EXERCISE SET
1. Print a section of the passage on big data analysis techniques word for word, starting at the words "So how do we" and stopping after "are mainly used.".
2. According to the passage on big data analysis techniques, what technology is text mining based on?
3. Go on with the passage on big data analysis techniques, picking up after its last sentence.
-- start PASSAGE PROVIDED --
So how do we analyze such large amounts of data? Most of the big data analysis techniques apply the methods used in the fields of statistics and computing, but as the number of unstructured data has increased due to the recent activation of SNS, techniques such as text mining, opinion mining, and social network analysis are mainly used.
Text mining is a technique that extracts desired information by processing unstructured written data and is based on natural language processing technology. The general process of text mining involves the following steps: text preprocessing, semantic information conversion, semantic information extraction, pattern and trend analysis, and information representation and evaluation. In the text preprocessing stage, the text is divided into words or sentences and processed for further processing. The semantic information conversion stage separates meaningful data from the preprocessed data. The complex semantic information is simplified in the semantic information extraction stage. Once analyzed in the pattern and trend analysis stage, the analysis results are drawn and evaluated using visualization tools in the information representation and evaluation stage. This information is used to classify or summarize documents.
Opinion mining is a type of text mining that is used to analyze recent posts on social media to determine if there is a positive or negative preference for a particular topic. For example, “I really like the design of the MacBook” is written on SNS. In this case, the object of evaluation is “MacBook” and the target is “I really like the design”, so it is analyzed as a positive evaluation. In this case, a numerical rating is given to each word that expresses emotion, and then the rating is categorized according to the score.
-- end PASSAGE PROVIDED --
-- start GIVEN RECORDS --
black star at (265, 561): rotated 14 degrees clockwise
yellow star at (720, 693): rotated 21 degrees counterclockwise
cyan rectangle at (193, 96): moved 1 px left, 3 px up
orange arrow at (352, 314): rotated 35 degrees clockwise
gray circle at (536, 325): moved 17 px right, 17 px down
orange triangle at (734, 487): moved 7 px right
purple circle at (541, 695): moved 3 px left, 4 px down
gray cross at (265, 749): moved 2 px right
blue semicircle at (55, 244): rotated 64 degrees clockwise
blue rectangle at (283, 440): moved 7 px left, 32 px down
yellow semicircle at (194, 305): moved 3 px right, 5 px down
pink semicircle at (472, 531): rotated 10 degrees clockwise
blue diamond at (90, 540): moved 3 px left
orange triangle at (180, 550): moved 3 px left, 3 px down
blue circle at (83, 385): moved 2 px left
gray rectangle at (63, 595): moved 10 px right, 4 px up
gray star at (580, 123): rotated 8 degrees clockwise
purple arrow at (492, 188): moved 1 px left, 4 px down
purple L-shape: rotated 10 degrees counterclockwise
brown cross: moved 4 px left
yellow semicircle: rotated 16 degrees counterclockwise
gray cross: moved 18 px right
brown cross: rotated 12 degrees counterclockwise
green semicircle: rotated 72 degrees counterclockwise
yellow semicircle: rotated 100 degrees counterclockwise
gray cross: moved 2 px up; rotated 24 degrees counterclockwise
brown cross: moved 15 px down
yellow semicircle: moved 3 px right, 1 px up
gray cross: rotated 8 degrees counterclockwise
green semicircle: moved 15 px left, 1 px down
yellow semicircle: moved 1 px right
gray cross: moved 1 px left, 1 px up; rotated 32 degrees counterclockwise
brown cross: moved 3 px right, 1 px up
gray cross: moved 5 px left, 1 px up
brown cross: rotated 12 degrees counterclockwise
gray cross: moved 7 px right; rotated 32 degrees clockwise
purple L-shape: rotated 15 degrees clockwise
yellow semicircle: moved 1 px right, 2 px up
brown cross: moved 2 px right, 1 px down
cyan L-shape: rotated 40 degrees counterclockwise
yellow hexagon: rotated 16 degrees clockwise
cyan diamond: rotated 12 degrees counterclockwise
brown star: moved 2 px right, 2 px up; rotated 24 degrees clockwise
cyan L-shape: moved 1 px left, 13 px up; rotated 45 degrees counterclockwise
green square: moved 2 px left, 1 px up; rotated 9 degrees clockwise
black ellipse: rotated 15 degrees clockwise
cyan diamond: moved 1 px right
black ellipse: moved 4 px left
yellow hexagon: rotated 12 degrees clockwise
-- end GIVEN RECORDS --
RESPONSES TO THE TASKS
1.
So how do we analyze such large amounts of data? Most of the big data analysis techniques apply the methods used in the fields of statistics and computing, but as the number of unstructured data has increased due to the recent activation of SNS, techniques such as text mining, opinion mining, and social network analysis are mainly used.

2. Natural language processing technology.

3.
Social network analysis is a technique that analyzes the connections between individuals or groups on social networks and the strength of those connections. If you think of individuals or groups as nodes and the connections between them as links, the connections between individuals or groups on SNS are represented as a graph. In this graph, the importance of a node is determined by looking at how many other nodes it is directly connected to.
In 2020, Facebook revealed that it processes more than 4 petabytes of data per day, and YouTube uploads 50 years of video in a single day. And IBM estimated the amount of data the world produces every day at 2.3 trillion gigabytes. It’s like a big bang of data, with an overwhelming amount of data being created every day. Big data analytics techniques are useful tools to help us find the hidden gems in between.